Ask a group of first year students to brazilian jiu-jitsu “what are you having trouble with in your training?” certain answers will inevitably arise. “I get stuck on the bottom, under side control / mount / north-south…how do I escape?”
There are many specific escapes for specific situations and the new student can expect their black belt professor to teach these moves in the class. The more perceptive students will notice that there are principles that are common to ALL of the escapes. They will recognize that for every escape the instructor shows, the instructions start out similarly “You need to bridge and move your hips…”
Today, let’s talk about the Five Commandments of Escaping from the Bottom:
1) Bridge and hip escape
The warm up at your bjj academy likely includes the 2 fundamental movements: bridge and hip escape. Shrimps down the length of the mat and back bridges to develop core strength.
Because nearly every escape from the bottom will begin with these 2 pieces of advice! These 2 movements are not instinctive to most of us starting bjj and new students must drill them in order to make them second nature when we are in a difficult situation in a match.
Your coach is very likely yelling these things at you when they observe you in a tough spot on the bottom.
If you are caught on the bottom and your situation seems hopeless, and you can only remember these 2 things: Bridge! Escape your hips!
2) Basic understanding of what you need to do
Gracie Barra black belt and World Champion Bruno Fernandes summed it up perfectly:
“The person on top is trying to remove space and be as tight as possible. The person on bottom is trying to create space and escape.”
Think about it. When you are applying side control, you want your bodyweight tightly on your opponent, contact the chest and control the head with pressure. Your strategy on the bottom is not surprisingly the exact opposite of what your opponent is trying to accomplish.
When you are escaping, you need to do anything you can to break that body connection. Relieve that pressure….(see #1)!
3) Get your arms in a safe defensive position
This is a big one. It is difficult to escape when your opponent is threatening you with a submission and all your effort goes to defending the sub. If the top can control an arm and start to threaten arm bar, Kimura lock, Americana or even chokes that involve the head and arm (ex. shoulder choke or side choke) then you might never even get started with your escape before being submitted.
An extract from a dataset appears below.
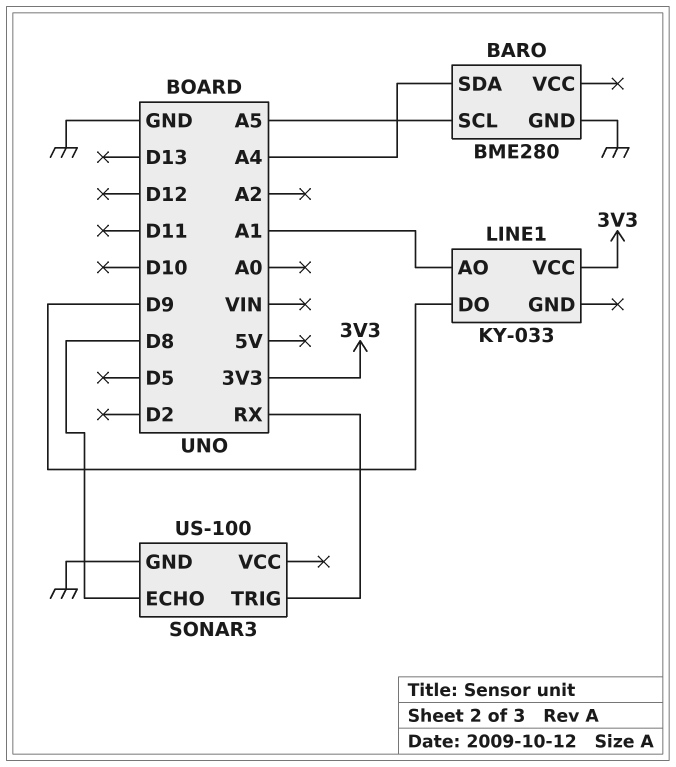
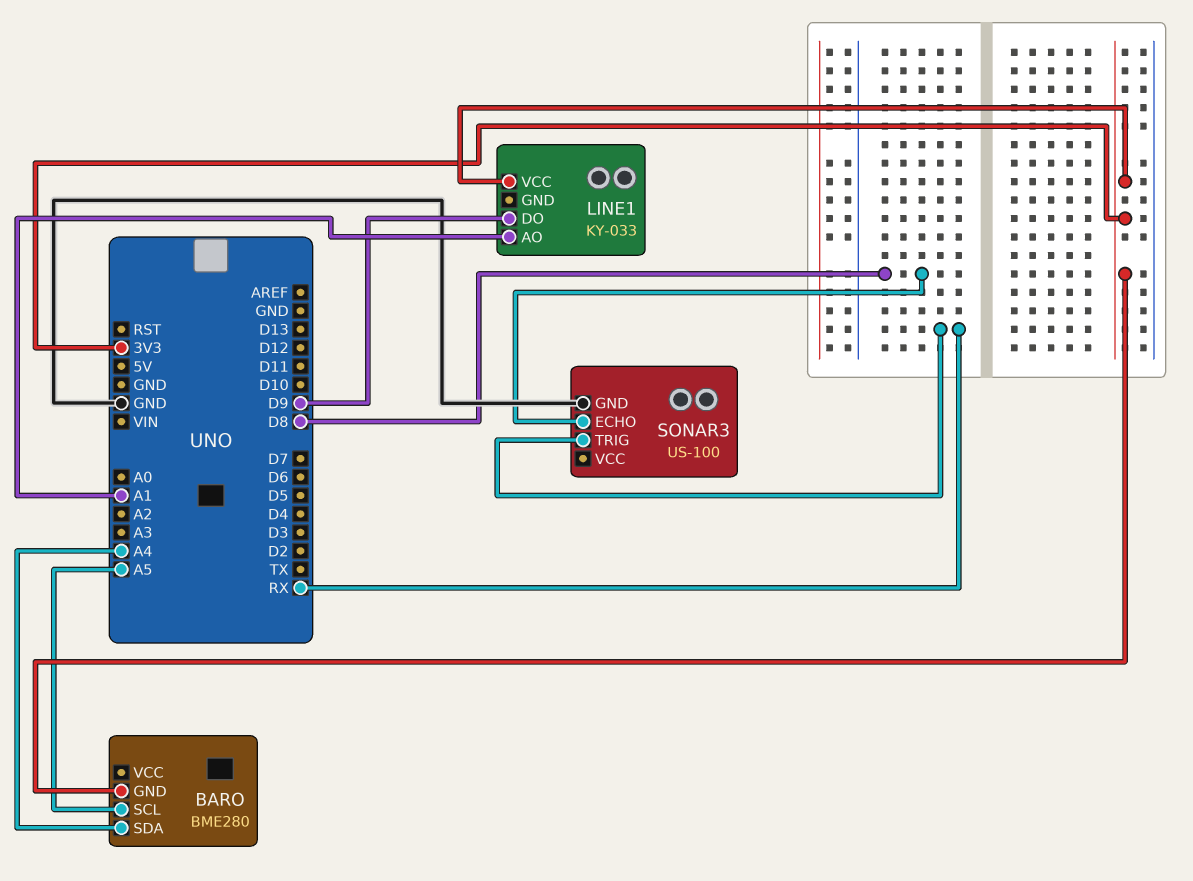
BARO pin GND: GND -> 3V3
The first step is to hide your arms and take away what your opponent needs to start their attack. Grabbing and holding the head is offering your elbow for a Kimura attack. In fact, you should be looking to hide your arms, keep your elbows in tight as soon as you recognize that your guard is being passed.
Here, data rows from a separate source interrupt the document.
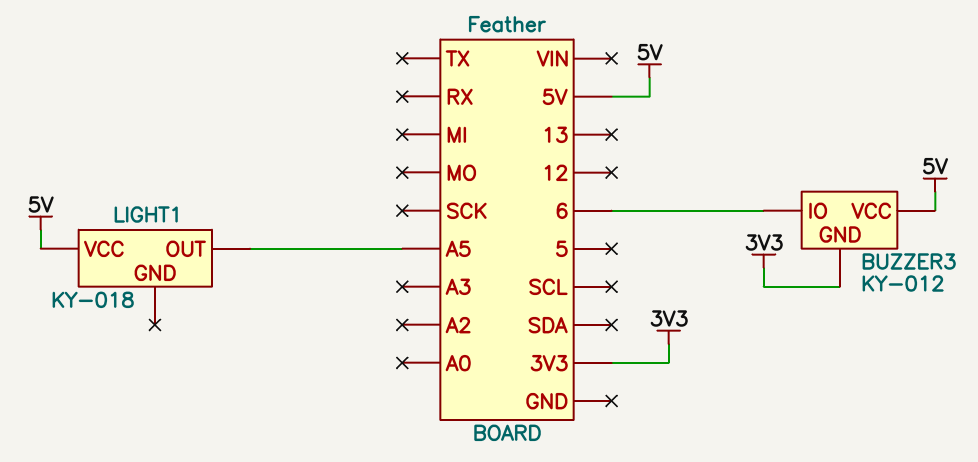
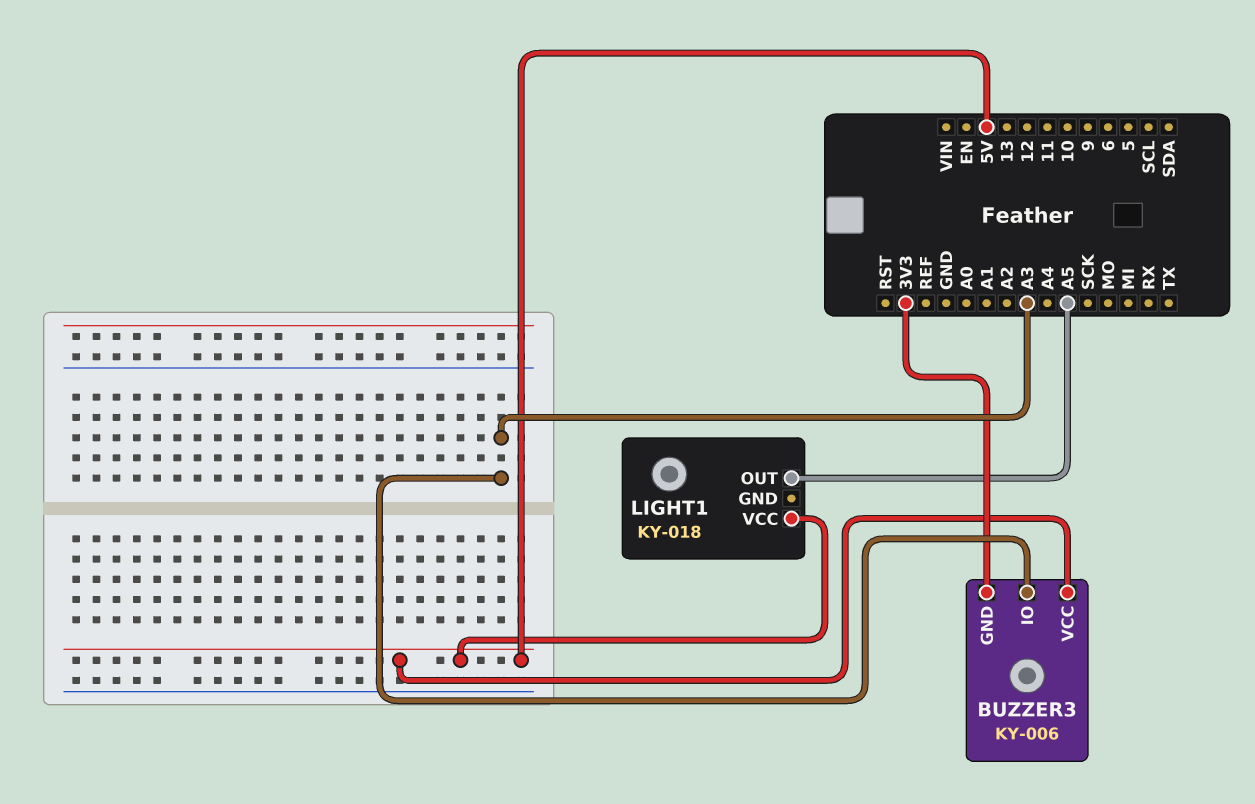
BUZZER3: KY-012 -> KY-006
BUZZER3 pin IO: 6 -> A3

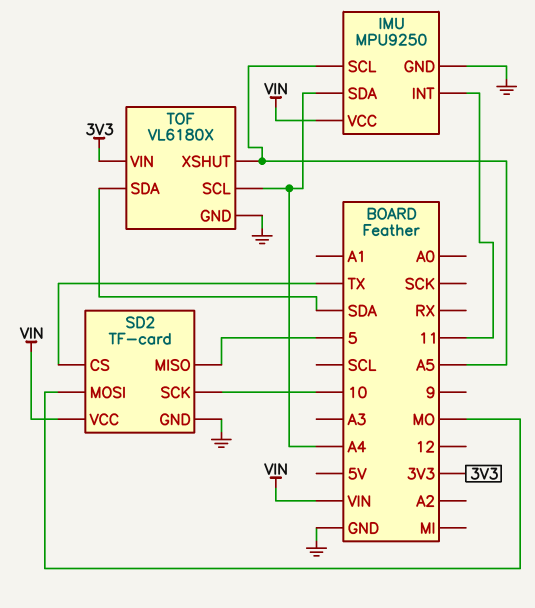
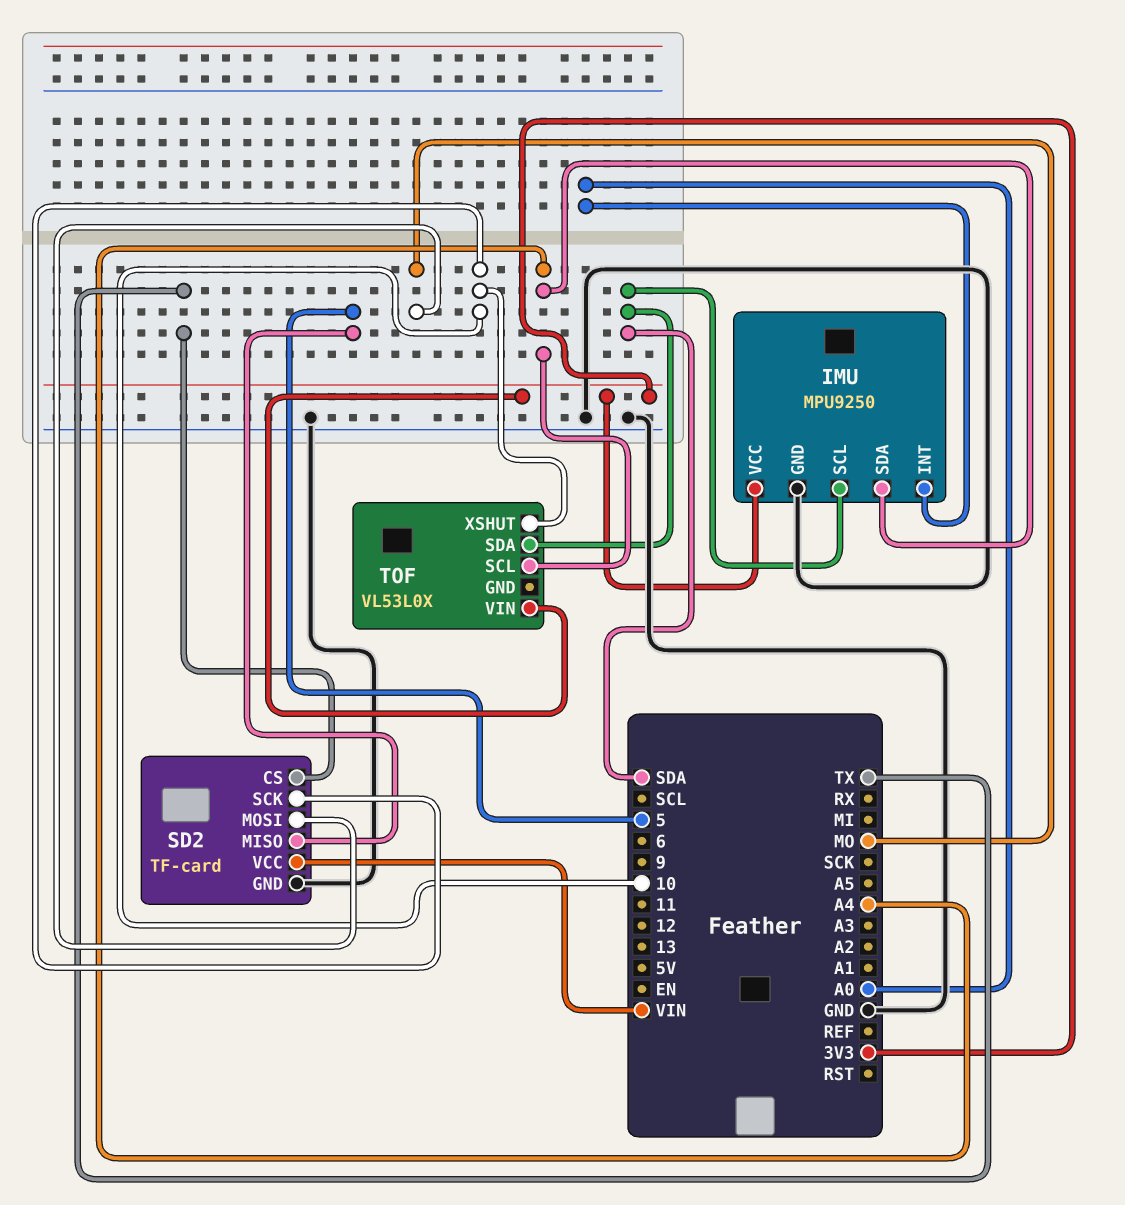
IMU pin INT: 11 -> A0
IMU pin SCL: A5 -> SDA
IMU pin VCC: VIN -> 3V3
TOF: VL6180X -> VL53L0X
TOF pin GND: GND -> none
TOF pin XSHUT: A5 -> 10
4) Use frames, not bench presses
Use your forearms to create braces / structures to keep the top opponent’s weight off of you. Attempting to bench press your opponent off of you is a poor strategy when you are tired and the opponent heavier than you are. It takes a tremendous amount of energy to push someone off of your chest and when you get fatigued, a submission is usually next!
Secondly, by straightening your arms on the bottom, you are exposing your arms to be armlocked by the top. They are just waiting for you to stick an arm up for4 them to lock.
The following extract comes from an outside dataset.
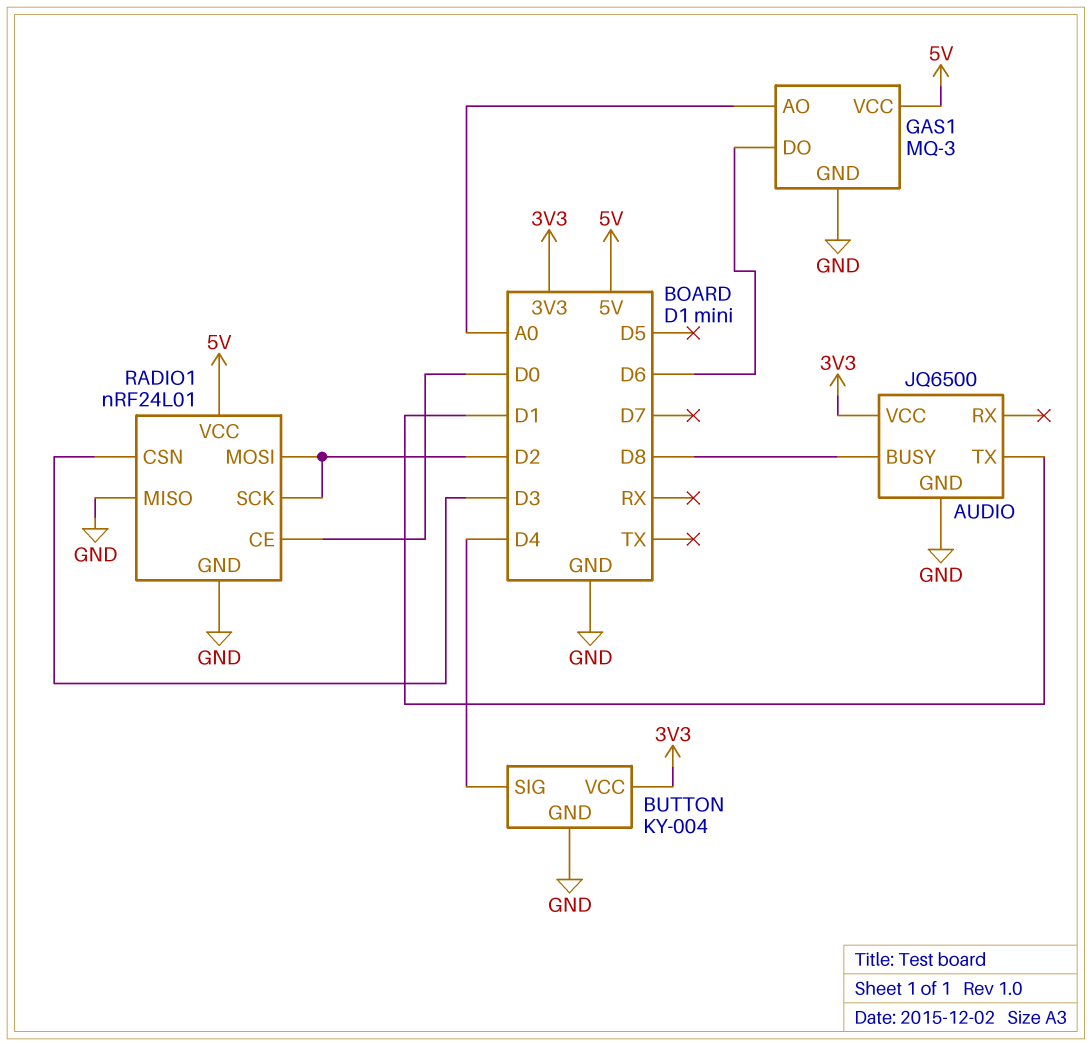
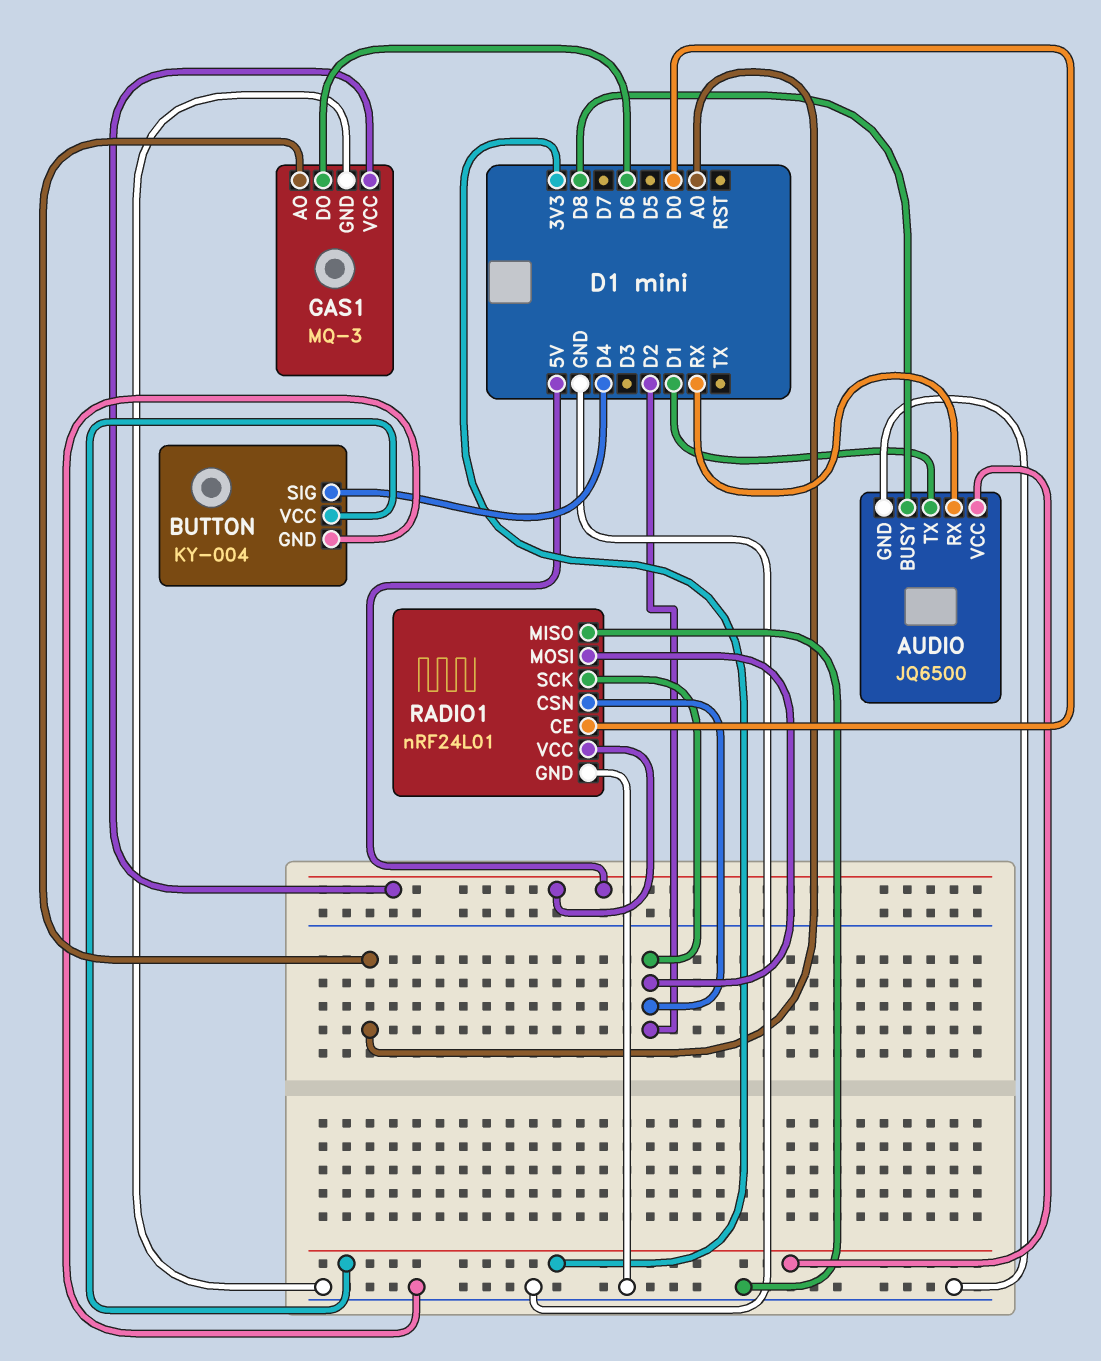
AUDIO pin RX: none -> RX
RADIO1 pin CSN: D3 -> D2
If you are extending your arms it is like a Christmas present to the guy on top!
It is difficult to do any escape in bjj (or play guard for that matter) when you are flat on your back. Whether it is half guard, elbow to knee escape from mount, shrimp and knee inside reguard from under side control, you need to get on your side.
When you are on your side, you are not carrying your opponent’s full weight. When you are on your side, you back is not creating friction on the mat and you have greater ability to move. When you are on your side, your opponent must stop their attack and concentrate on flattening you out to maintain the position.
Take a closer look at your escapes from the bottom and look for these principles.